Sous le petit dôme dont ils sont coiffés, ces pilons païens portent une statuette de la Vierge chrétienne.

C’est au pied de ces termes que l’amoureuse s’agenouillait dévotement de quart en quart d’heure, ayant en elle le double amour qu’ils représentent : le volontaire appel à la chasteté et l’appel involontaire au sauvage amour…
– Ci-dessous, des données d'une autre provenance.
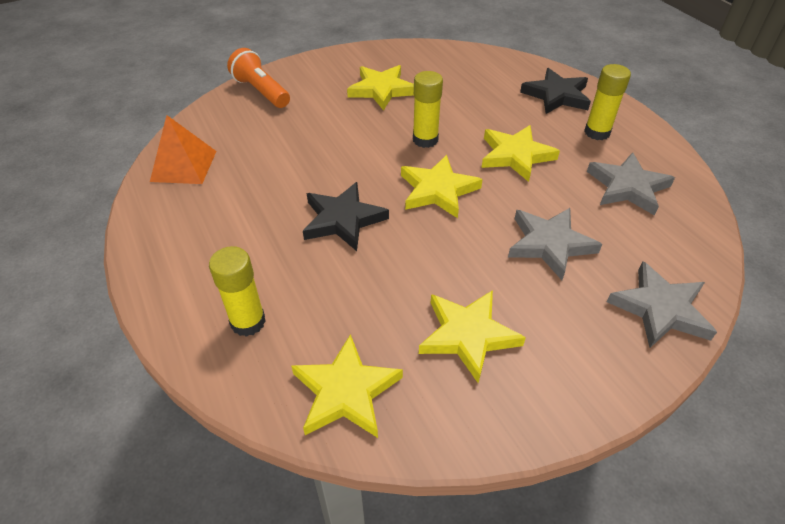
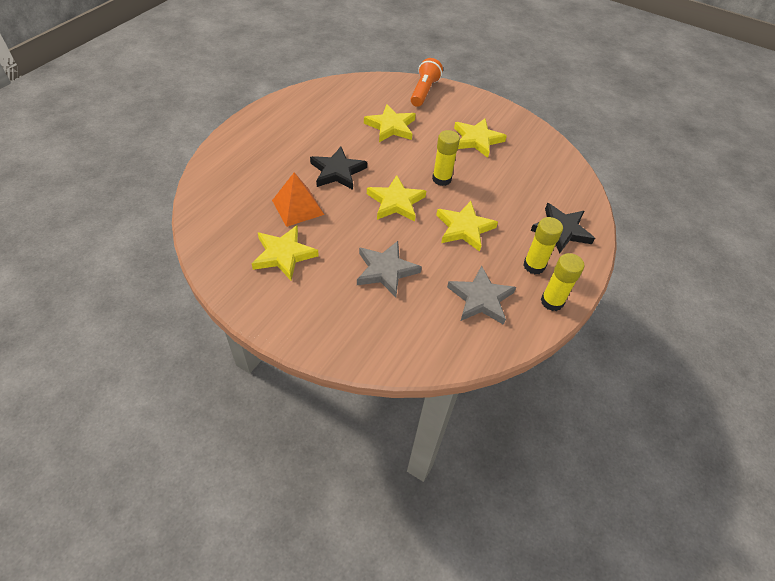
camera: 55 degrees right, 5 degrees up
orange pyramid [150,115,216,184] -> orange pyramid moved to [272,172,324,227]
yellow glue stick [209,246,266,337] -> yellow glue stick moved to [541,253,584,311]
yellow star [291,334,403,438] -> yellow star moved to [364,104,416,142]
grey star [607,261,717,348] -> none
Elle était bonne à suivre, sous bois, à cette heure et dans cette saison délicieuse. Le pas souple et léger de Maurin ne s’entendait pas. Ses espadrilles choisissaient la place muette — d’où la pierre ne se détachera point, où la branchette tombée ne craque pas. Il se retournait parfois pour mesurer, — à la fuite de la vallée, là-bas, et des villages lointains, — la distance parcourue. Et la largeur de la plaine, ouatée de brumes que frangeait la dorure du soleil, lui dilatait la poitrine. Il croyait, à chaque respiration, respirer tout l’espace. La tiédeur du sol, bossué et comme gonflé de racines puissantes, passait dans ses veines. Quelque chose fermentait en lui comme en la terre rebondie où se posait son pied. Sous sa semelle, il sentait la tiédeur mouillée de la vie automnale ; elle entrait en lui et lui montait des talons à la nuque.